I spent a good portion of the day today creeping round the house trying not to make any noise. I considered, but stopped short of, moving around below the level of the window because that seemed a bit excessive and the privacy bush is coming nicely into leaf.

The reason for my Anne Frank-esque actions was the presence of the scaffolding men in the street. They were taking down the scaffolding from all the houses that have been accidentally covered in some of the insulation that is also inside the walls. Not next door, obviously, she got them to come early by telling them she had mental problems and that she felt like she was in a prison because all she could see was bars.

Now, since the erection of the scaffolding resulted in widespread destruction of our garden – pots, washing line and paving slabs – our neighbour has been trying to get the supervisor to come round and offer some kind of recompense for the damage.

We are not that bothered. We’re more bothered about the fact that they told us they broke one pot but actually broke 4 and never even mentioned the paving slab. But that’s all. Nothing that needs the supervisor guy to receive almost daily texts from our neighbour on our behalf.

And so given that there was a small car with the scaffolding logo on it I assumed the supervisor was in the surrounding area. And because every time I have left the house for the past week or so I have been accosted to find out if he’s been in touch, I decided laying low was the best thing to do.

So I had to do quiet things. I watched TV at a low volume, although almost gave the game away when I chuckled at “This valley is Squatchy” as I discovered a previously untapped vein on Finding Bigfoot of a lunchtime. I had a soup without croutons, lest the crunchy bread cubes give the game away. I boiled the kettle away from the adjoining wall.

There’s a lot of work that goes into hiding. I don’t think it’s really appreciated.

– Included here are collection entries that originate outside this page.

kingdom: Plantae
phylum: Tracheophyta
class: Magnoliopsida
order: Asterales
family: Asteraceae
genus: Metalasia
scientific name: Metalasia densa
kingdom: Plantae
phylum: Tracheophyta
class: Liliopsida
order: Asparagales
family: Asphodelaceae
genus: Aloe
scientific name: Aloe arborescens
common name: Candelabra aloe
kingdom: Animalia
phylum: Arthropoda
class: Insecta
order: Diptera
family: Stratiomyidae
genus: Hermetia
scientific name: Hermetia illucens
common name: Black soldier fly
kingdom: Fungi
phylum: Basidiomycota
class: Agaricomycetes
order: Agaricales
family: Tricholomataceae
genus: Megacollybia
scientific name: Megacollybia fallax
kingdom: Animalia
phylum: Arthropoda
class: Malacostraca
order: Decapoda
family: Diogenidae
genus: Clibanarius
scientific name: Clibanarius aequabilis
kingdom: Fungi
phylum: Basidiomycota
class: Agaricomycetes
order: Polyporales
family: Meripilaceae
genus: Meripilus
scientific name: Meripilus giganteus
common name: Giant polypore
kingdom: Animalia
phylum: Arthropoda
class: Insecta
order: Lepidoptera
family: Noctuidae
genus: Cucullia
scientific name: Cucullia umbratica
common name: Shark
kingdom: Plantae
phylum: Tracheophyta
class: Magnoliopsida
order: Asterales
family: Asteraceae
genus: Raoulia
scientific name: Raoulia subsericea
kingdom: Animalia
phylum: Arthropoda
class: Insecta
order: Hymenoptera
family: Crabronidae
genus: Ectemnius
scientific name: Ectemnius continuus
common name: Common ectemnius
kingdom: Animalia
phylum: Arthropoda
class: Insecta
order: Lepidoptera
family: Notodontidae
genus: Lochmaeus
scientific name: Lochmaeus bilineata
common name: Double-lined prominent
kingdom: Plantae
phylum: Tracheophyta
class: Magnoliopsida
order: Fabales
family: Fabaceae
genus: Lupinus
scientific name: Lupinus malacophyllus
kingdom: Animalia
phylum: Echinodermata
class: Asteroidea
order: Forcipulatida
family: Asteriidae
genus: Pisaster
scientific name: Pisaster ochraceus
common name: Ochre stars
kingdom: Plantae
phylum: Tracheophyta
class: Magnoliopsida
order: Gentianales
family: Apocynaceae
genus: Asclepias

I couldn’t go upstairs because the sound would be heard. Luckily the scaffolders all left before it got to a point where I had to consider how the hell I would go to the loo without going upstairs, so that was okay. And when I have been outside this afternoon, I’ve just run from the door to the bin and back again, on tiptoe, trying not to stand on the back doormat as it makes a bit of a crinkly noise.

I think I’ll be able to resume a normal life in another couple of days – there’s still some scaffolding on the back of one of the houses, weirdly. So they’ll clearly have to come back.

Once that’s done I’ll be able to make noise again.